--- THE REQUEST ---
Turn the lines in the items below, from the line with "scientific name: Eriophora pustulosa" up to and including the line with "genus: Pelecanus", into a Markdown table with the columns Row and Line. Put a row number in Row and the line itself in Line, and leave out any blank lines.

########################################

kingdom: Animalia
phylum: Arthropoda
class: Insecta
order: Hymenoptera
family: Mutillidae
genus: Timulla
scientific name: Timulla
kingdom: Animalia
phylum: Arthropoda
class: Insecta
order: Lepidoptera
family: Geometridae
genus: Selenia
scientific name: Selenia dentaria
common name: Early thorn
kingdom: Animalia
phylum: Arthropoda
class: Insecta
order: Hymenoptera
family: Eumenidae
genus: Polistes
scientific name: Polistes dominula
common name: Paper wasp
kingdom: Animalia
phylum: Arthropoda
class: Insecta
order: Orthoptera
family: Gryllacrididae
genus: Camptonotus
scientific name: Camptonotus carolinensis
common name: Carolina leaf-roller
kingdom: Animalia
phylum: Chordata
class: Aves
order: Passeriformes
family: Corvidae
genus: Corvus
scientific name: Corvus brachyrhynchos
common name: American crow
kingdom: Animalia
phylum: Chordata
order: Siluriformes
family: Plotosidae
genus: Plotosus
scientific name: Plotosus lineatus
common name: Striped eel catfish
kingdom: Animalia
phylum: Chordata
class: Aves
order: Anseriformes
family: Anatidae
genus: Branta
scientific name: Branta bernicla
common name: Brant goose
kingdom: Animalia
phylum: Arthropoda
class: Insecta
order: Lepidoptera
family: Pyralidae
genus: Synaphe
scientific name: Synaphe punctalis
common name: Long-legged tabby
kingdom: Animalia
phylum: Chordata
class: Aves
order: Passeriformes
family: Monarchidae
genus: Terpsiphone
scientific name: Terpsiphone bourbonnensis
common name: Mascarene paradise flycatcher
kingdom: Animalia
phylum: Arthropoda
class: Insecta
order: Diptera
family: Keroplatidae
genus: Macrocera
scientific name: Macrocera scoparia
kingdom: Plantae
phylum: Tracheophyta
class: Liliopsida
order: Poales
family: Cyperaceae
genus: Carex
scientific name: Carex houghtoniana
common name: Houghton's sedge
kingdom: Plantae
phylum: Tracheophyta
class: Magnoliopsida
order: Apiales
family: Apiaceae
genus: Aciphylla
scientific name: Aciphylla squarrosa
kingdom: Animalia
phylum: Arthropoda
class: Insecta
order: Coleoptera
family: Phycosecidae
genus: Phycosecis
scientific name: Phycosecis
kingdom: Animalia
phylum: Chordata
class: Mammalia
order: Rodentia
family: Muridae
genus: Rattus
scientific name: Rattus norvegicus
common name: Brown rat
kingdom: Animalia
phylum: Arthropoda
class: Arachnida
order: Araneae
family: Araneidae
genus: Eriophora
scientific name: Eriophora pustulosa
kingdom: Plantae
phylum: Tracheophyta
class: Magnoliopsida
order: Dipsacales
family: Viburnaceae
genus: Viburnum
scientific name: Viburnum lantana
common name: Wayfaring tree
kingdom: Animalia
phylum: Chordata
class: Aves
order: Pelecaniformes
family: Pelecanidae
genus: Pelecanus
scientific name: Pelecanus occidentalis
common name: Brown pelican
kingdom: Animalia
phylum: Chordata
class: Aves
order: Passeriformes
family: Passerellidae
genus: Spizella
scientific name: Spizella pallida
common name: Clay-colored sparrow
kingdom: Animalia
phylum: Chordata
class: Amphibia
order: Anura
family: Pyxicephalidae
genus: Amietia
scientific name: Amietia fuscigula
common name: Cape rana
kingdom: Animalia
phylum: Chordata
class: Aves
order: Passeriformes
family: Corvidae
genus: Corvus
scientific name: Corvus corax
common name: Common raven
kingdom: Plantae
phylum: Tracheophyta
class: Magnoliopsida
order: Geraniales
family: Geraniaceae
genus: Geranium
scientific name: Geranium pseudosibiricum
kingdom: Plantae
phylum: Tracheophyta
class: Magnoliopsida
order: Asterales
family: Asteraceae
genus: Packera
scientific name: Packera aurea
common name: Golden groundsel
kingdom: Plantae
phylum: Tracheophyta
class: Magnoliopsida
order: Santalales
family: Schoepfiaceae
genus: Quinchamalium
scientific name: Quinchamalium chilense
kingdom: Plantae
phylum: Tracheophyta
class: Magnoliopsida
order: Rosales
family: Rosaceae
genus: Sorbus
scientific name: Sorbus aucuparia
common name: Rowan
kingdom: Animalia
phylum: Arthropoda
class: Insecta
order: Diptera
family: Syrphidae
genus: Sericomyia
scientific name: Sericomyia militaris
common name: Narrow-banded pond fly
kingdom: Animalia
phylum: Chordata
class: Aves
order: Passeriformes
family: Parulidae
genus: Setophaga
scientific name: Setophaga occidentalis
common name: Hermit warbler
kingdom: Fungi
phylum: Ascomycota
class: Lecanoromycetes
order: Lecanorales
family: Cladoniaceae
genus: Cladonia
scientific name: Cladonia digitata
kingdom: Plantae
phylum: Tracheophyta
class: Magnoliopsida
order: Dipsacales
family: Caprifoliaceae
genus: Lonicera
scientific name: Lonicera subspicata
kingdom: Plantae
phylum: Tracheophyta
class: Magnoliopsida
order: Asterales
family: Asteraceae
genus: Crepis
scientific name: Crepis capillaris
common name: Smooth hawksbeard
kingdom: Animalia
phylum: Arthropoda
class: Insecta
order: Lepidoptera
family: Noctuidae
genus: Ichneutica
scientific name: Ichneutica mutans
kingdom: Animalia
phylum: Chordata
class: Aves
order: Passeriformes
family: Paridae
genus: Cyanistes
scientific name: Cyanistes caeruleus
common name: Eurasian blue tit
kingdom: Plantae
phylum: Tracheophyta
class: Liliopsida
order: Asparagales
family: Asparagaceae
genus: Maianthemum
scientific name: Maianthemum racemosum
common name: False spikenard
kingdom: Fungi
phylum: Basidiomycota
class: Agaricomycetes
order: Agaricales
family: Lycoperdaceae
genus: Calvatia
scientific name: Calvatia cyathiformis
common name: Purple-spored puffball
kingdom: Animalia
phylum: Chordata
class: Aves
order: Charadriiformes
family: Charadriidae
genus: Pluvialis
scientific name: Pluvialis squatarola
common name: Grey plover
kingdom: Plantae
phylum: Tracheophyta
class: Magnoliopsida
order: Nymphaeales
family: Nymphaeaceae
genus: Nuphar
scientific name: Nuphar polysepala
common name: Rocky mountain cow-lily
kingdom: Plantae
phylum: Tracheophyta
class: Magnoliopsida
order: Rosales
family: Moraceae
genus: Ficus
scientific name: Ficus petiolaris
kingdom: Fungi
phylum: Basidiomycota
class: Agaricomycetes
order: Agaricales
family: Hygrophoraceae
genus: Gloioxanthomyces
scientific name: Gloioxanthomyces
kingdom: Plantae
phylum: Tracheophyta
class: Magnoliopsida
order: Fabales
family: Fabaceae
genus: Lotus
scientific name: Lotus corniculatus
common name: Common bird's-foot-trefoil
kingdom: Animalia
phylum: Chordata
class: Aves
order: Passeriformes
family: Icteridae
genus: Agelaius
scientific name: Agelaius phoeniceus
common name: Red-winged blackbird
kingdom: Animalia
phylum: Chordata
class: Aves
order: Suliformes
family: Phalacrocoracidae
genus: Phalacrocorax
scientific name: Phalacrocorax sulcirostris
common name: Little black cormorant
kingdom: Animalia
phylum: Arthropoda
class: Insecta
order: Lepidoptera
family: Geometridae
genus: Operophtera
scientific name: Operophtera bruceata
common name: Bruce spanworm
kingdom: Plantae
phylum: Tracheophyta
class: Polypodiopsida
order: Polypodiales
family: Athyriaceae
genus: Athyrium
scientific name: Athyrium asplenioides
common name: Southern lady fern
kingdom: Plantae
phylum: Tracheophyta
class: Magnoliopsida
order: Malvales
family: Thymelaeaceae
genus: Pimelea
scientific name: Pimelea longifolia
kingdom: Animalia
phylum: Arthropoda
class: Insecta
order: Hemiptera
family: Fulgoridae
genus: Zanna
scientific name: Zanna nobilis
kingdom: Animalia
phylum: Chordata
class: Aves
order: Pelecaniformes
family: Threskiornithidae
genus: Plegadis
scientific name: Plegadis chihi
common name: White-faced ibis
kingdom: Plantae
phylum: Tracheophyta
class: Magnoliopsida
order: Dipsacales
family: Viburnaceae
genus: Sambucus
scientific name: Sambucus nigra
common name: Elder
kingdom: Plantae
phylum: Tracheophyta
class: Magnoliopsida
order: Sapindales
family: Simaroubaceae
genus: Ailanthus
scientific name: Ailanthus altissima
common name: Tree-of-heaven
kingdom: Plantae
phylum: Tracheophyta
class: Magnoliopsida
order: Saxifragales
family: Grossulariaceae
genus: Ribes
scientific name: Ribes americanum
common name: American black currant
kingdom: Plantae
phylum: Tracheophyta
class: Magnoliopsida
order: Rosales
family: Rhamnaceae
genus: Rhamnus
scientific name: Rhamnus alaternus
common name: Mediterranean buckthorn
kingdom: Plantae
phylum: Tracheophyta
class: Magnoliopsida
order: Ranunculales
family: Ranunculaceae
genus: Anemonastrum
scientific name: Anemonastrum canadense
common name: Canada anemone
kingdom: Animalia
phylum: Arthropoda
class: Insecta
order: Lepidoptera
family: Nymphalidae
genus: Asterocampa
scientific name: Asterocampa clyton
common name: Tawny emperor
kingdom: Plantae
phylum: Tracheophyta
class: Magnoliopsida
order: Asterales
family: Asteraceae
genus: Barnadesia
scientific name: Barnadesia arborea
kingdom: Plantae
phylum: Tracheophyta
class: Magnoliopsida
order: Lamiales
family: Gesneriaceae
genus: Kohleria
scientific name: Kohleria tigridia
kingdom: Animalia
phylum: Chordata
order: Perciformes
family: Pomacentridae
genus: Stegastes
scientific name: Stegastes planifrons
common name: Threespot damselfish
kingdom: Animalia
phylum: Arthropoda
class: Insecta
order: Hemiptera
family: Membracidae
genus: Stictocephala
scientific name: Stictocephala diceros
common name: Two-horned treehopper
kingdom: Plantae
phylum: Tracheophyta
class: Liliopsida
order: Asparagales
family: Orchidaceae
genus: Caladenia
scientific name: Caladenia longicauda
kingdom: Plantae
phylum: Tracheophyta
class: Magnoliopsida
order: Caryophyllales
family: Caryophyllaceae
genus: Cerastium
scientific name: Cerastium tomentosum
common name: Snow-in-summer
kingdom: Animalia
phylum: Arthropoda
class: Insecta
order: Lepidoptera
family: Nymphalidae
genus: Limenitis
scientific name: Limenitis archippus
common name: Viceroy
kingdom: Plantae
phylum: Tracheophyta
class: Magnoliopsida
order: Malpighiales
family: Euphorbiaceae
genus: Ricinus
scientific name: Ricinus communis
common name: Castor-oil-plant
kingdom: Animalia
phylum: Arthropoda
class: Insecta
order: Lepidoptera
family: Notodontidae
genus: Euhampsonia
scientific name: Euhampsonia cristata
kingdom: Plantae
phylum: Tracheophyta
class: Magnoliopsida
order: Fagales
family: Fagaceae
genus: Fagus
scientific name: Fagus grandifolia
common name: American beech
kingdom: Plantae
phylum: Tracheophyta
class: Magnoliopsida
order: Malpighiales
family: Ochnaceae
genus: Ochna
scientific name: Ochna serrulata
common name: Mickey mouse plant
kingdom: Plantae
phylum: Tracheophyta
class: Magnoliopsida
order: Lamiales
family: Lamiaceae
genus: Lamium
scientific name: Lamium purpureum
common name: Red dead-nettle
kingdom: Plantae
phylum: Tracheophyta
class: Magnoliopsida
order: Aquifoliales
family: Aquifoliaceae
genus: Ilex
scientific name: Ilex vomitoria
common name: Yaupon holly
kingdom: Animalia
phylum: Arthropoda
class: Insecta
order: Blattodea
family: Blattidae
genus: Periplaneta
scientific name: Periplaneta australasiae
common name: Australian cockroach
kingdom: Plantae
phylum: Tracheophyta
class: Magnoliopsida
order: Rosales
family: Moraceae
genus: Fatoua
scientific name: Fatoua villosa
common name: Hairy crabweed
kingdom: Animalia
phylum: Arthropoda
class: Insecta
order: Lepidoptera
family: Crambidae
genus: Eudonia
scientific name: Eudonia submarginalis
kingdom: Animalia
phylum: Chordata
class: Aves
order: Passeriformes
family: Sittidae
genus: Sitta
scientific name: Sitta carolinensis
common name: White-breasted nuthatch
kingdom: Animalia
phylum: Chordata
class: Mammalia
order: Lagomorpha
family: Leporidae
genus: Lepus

########################################

--- SOLUTION TO THIS PROBLEM ---
| Row | Line |
|---|---|
| 1 | scientific name: Eriophora pustulosa |
| 2 | kingdom: Plantae |
| 3 | phylum: Tracheophyta |
| 4 | class: Magnoliopsida |
| 5 | order: Dipsacales |
| 6 | family: Viburnaceae |
| 7 | genus: Viburnum |
| 8 | scientific name: Viburnum lantana |
| 9 | common name: Wayfaring tree |
| 10 | kingdom: Animalia |
| 11 | phylum: Chordata |
| 12 | class: Aves |
| 13 | order: Pelecaniformes |
| 14 | family: Pelecanidae |
| 15 | genus: Pelecanus |